Weaker growth has slowed inflation. Statistics Canada reported Tuesday that year-over-year increases in the consumer price index averaged 3.9 per cent in 2023 compared with 6.8 per cent in 2022. That’s a big improvement, and probably explains why some investors got excited about interest-rate cuts at the end of last year. But it’s still a long way from the two-per-cent target, which Macklem has vowed to hit no matter what. The months ahead could test his resolve.  

Average hourly wages rose 5.4 per cent in December, according to Statistics Canada. That’s helping households make up for the blow they suffered when inflation surged after the pandemic, but it’s also inherently inflationary because employers will seek to recoup higher wage bills by charging higher prices. Wage growth that’s faster than productivity growth risks stoking inflation because it squeezes margins, and Canadian labour productivity has been negative for two years. The central bank won’t be seeking negative wage growth, but it will have to drop significantly from where it is now for Macklem to begin cutting interest rates. 

There’s a maxim that the cure for inflation is more inflation: higher prices eventually destroy demand, forcing companies to cut prices.
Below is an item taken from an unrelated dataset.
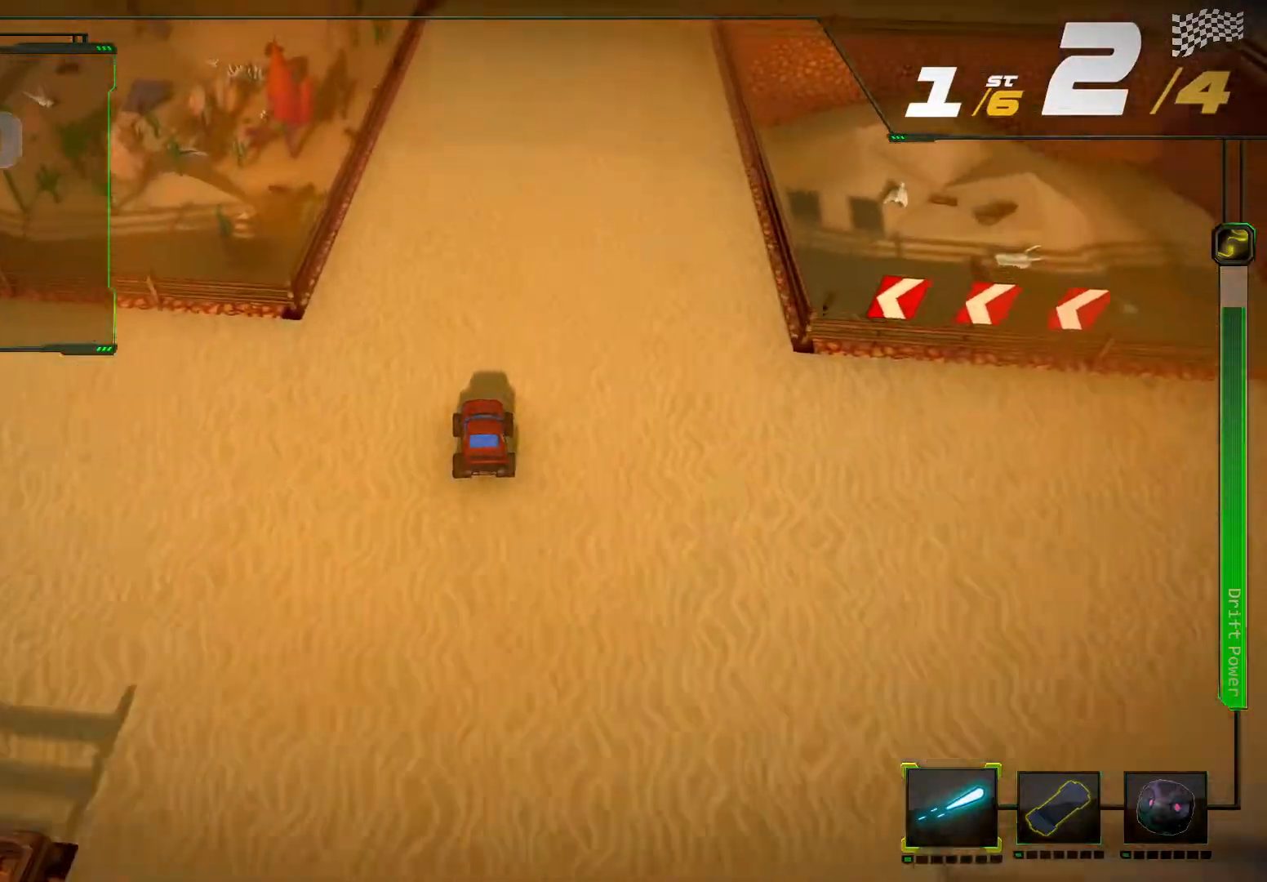
{"buttons": ["R2"], "left_stick": "right", "right_stick": "right", "events": [[433, "left_stick", "right"], [433, "right_stick", "right"]]}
The Bank of Canada has learned that it’s probably more complicated than that, which is why policymakers are paying closer attention to pricing decisions within companies. 

When inflation took off, policymakers assumed competition would help contain cost pressures—there were supposed to be limits to what companies can charge without alienating customers, and it was understood that managers disliked making frequent price changes. 

But as deputy governor Nicolas Vincent showed in a speech in October, that’s not what happened in the aftermath of the pandemic. With inflation everywhere, consumers surrendered and paid the price. Companies, under margin pressures of their own, took full advantage. Some still are. The Bank of Canada’s latest quarterly Business Outlook Survey showed that some 37 per cent of respondents said the size of their price changes would be “greater than normal” over the next 12 months, down from about 43 per cent the previous quarter, but still more than before the pandemic. “Firms’ pricing behaviour is slowly returning to normal,” the report said. 

The shift might be too slow for consumers to notice. A separate Bank of Canada survey showed consumers thought inflation was 5.9 per cent in the fourth quarter, even though it ended the year at 3.4 per cent, according to Statistics Canada. They said they thought inflation would drop to about 4.9 per cent in 12 months and about four per cent in two years. Since expectations of inflation can become a self-fulfilling prophecy, numbers like that could prompt the central bank to resist interest-rate cuts to show it’s serious about anchoring inflation at two per cent. 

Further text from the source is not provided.